About this task —
Extract from the entries below, exactly as given, only the lines from the line containing "que a civilização" to the line containing "hölgy vagyok. Szeretek", both lines included.

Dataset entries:
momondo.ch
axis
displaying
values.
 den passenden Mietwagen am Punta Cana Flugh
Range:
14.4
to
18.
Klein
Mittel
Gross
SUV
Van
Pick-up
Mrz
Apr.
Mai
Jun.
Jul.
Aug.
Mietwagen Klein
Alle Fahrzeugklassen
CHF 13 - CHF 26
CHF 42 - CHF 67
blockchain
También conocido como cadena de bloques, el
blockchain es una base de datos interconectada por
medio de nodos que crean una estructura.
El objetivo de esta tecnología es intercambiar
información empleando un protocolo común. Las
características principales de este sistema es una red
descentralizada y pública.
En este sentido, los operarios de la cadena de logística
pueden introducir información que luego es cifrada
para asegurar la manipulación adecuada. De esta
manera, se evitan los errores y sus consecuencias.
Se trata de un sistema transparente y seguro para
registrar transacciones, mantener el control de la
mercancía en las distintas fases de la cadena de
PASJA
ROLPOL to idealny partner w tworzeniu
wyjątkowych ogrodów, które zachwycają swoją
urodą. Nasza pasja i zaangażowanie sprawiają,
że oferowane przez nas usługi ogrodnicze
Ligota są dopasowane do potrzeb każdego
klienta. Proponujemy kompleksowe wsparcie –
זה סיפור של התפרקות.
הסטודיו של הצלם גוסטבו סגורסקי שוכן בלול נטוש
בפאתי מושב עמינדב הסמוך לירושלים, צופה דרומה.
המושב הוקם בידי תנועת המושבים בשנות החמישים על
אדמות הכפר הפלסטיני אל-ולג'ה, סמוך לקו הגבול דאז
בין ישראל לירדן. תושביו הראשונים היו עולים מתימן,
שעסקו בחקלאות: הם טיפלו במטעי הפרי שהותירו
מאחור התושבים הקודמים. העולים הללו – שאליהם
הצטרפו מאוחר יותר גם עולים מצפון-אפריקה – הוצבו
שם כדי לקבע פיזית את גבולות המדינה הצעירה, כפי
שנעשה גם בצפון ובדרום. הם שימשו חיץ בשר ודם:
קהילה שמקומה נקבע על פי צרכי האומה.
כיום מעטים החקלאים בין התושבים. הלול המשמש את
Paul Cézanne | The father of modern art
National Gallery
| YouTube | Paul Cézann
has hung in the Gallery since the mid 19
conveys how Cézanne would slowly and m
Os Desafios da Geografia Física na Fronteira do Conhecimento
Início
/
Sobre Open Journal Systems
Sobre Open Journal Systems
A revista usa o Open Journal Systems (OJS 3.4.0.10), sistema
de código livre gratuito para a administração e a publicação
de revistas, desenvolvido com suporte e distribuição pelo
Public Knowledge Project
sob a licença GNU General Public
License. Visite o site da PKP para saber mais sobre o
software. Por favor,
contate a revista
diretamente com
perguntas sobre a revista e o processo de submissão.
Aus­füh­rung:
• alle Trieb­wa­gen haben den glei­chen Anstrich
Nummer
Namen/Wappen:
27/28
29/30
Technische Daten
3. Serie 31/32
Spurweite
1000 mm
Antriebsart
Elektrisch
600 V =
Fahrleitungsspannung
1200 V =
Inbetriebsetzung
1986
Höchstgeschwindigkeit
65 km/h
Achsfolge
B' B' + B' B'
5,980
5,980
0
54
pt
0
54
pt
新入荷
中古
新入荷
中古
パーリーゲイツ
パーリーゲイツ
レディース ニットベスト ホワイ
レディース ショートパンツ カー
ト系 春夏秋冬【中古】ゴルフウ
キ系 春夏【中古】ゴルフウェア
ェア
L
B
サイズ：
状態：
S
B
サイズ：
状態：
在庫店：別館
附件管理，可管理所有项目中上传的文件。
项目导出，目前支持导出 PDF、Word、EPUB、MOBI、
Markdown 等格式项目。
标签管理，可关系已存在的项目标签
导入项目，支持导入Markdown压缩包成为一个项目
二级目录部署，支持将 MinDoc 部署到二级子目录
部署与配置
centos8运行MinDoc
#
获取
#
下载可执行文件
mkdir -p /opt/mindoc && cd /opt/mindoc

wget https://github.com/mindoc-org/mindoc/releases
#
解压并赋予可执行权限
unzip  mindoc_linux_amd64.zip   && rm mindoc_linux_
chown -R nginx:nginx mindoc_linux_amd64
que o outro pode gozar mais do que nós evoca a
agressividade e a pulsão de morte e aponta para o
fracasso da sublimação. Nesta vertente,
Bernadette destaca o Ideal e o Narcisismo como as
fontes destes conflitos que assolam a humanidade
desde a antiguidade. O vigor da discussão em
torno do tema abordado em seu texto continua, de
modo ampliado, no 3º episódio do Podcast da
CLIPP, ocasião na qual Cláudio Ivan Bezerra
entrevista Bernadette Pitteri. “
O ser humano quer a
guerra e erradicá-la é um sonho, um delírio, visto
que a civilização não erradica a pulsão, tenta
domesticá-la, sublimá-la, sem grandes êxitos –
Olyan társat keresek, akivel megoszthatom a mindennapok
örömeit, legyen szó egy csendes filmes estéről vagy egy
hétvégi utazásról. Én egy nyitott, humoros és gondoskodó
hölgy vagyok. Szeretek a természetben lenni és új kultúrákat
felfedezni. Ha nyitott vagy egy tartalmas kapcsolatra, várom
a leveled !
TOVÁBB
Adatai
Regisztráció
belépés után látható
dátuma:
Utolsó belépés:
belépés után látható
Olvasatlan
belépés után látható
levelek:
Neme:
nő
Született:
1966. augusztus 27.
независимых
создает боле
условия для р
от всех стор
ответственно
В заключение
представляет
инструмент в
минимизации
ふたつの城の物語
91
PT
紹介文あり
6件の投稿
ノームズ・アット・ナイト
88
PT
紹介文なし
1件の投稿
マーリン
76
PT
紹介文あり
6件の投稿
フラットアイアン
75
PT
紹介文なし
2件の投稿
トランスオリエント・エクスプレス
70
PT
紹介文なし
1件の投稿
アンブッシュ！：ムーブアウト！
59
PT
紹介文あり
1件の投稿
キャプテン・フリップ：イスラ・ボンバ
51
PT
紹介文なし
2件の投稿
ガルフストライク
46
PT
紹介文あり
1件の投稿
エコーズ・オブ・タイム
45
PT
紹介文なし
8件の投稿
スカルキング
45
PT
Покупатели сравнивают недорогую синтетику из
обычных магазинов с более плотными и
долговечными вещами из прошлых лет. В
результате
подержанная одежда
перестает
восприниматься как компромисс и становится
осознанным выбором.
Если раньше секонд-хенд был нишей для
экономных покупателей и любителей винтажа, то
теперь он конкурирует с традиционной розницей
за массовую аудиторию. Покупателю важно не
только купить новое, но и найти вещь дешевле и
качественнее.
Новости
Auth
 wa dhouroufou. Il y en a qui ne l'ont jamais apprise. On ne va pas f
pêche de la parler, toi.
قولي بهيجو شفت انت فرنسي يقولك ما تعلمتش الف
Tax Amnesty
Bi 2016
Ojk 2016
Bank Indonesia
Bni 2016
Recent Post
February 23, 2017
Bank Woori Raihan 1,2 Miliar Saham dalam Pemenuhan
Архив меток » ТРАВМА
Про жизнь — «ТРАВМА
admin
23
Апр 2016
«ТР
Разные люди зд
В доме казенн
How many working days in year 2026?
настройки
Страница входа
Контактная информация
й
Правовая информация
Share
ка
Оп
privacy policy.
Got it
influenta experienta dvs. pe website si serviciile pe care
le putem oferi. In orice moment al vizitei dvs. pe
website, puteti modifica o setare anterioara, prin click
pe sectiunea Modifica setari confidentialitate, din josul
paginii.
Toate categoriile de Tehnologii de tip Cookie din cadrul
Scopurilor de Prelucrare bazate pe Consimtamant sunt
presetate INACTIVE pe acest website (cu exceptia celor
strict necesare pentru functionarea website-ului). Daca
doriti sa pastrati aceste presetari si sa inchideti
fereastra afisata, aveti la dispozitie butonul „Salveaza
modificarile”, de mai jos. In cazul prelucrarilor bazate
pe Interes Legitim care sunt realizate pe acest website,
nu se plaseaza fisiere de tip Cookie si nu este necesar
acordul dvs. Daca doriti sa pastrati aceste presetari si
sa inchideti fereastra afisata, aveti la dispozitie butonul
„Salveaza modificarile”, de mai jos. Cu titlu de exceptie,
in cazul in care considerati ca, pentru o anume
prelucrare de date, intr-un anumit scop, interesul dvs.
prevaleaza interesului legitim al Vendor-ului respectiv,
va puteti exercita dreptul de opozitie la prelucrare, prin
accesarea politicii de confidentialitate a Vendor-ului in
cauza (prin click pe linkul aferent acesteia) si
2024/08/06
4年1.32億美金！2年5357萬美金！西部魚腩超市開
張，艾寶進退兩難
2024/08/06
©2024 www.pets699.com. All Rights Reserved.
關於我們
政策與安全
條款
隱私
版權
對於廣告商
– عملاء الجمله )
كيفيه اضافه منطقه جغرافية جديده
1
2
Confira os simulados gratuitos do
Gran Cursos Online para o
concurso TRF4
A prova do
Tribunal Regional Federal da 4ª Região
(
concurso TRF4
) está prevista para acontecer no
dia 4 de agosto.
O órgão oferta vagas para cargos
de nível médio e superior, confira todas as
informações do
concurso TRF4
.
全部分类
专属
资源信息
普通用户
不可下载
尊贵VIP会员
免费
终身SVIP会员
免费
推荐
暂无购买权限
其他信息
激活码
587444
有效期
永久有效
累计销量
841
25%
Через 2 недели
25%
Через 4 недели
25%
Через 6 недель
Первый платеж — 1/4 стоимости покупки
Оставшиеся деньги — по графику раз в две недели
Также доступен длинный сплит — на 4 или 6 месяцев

Exercise solution —
que a civilização não erradica a pulsão, tenta
domesticá-la, sublimá-la, sem grandes êxitos –
Olyan társat keresek, akivel megoszthatom a mindennapok
örömeit, legyen szó egy csendes filmes estéről vagy egy
hétvégi utazásról. Én egy nyitott, humoros és gondoskodó
hölgy vagyok. Szeretek a természetben lenni és új kultúrákat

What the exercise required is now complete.